Robert Accetta is the president/owner of Rivercare Consulting, LLC, a care strategy and consulting business for post-acute rehabilitation, long-term, assisted living, group home, and community care organizations. A Board-Certified Geriatric Pharmacist, he serves as a consultant and educator in a variety of roles. Rob currently serves on the Board of Directors of the American Society of Consultant Pharmacists (ASCP). He is a graduate of St. John’s University College of Pharmacy and Health Sciences in New York. Key Points
A number of factors directly or indirectly contribute toward patterns or trends of decreased antipsychotic prescribing among minority residents:
Aiming for diverse racial demographics of all medical provider staff, including medical directors, attending physicians, nurse practitioners (NPs), and physician assistants (PAs).

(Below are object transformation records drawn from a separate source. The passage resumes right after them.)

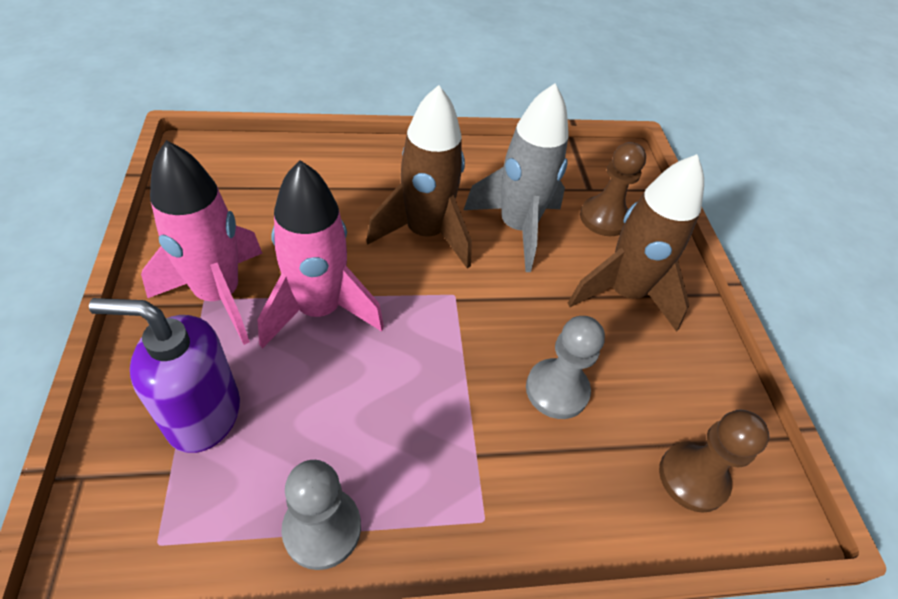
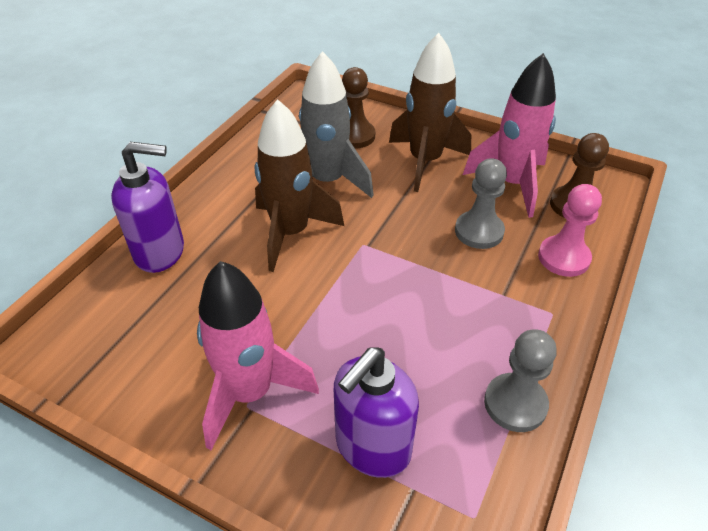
camera: 50 degrees left, 5 degrees down
pink rocket [257,160,384,348] -> pink rocket moved to [463,53,556,218]
none -> purple soap dispenser [111,142,184,273]
none -> pink pawn [538,184,602,277]

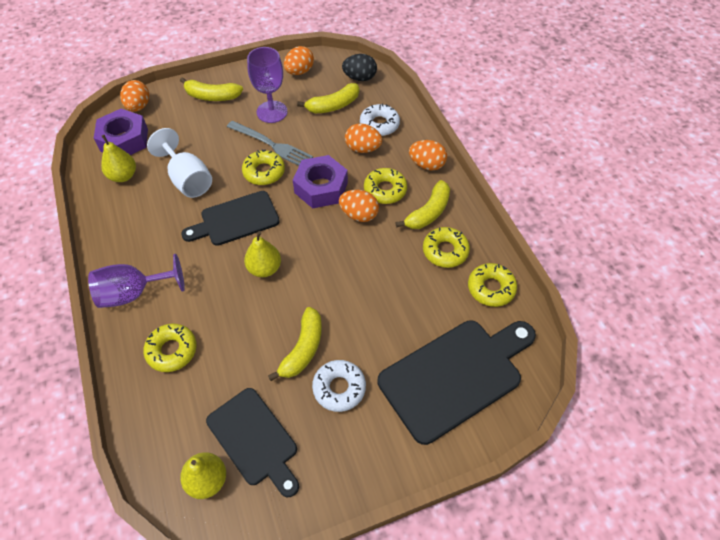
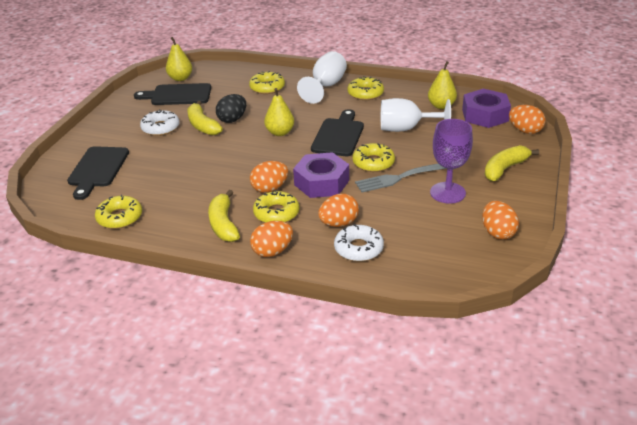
camera: 130 degrees right, 20 degrees down
purple goblet [88,254,185,308] -> white goblet [297,51,347,104]
yellow banana [297,83,359,114] -> none
black egg [342,54,377,81] -> black egg moved to [216,94,246,123]
black cutting board [378,321,536,445] -> black cutting board [67,146,129,200], size x0.65
yellow donut [423,227,470,268] -> yellow donut moved to [347,76,384,100]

Having diverse upper management staff who are the decision makers, including those in clinical and nonclinical roles.
Ensuring providers are culturally educated about the residents in their care.
Promoting provider flexibility and medical experience, including open-mindedness regarding inappropriate prescribing of antipsychotics along racial lines.
Examining the medical model and ensuring providers are financially incentivized to be physically present with and to see an appropriate number of residents, with an increased proportion of time spent providing direct interactions with residents.
Using the services of consultant psychiatrists or specialized providers who provide both in-person and telehealth services, and are educated on the needs of minority residents.
Educating and mentoring all staff on diversity, equity, and inclusion; and recognizing how the ethnicity, gender, or other identities of the nursing leadership may impact education and mentoring.
Acknowledging the power dynamics between the “hands-on” staff who are with residents the most — certified nurse assistants, licensed practical nurses, registered nurses, social workers, housekeepers, dietary staff — and medical leadership; encouraging hands-on staff to interact with medical staff about the status of residents.
Educating the staff about the literacy levels and communication preferences of minority residents.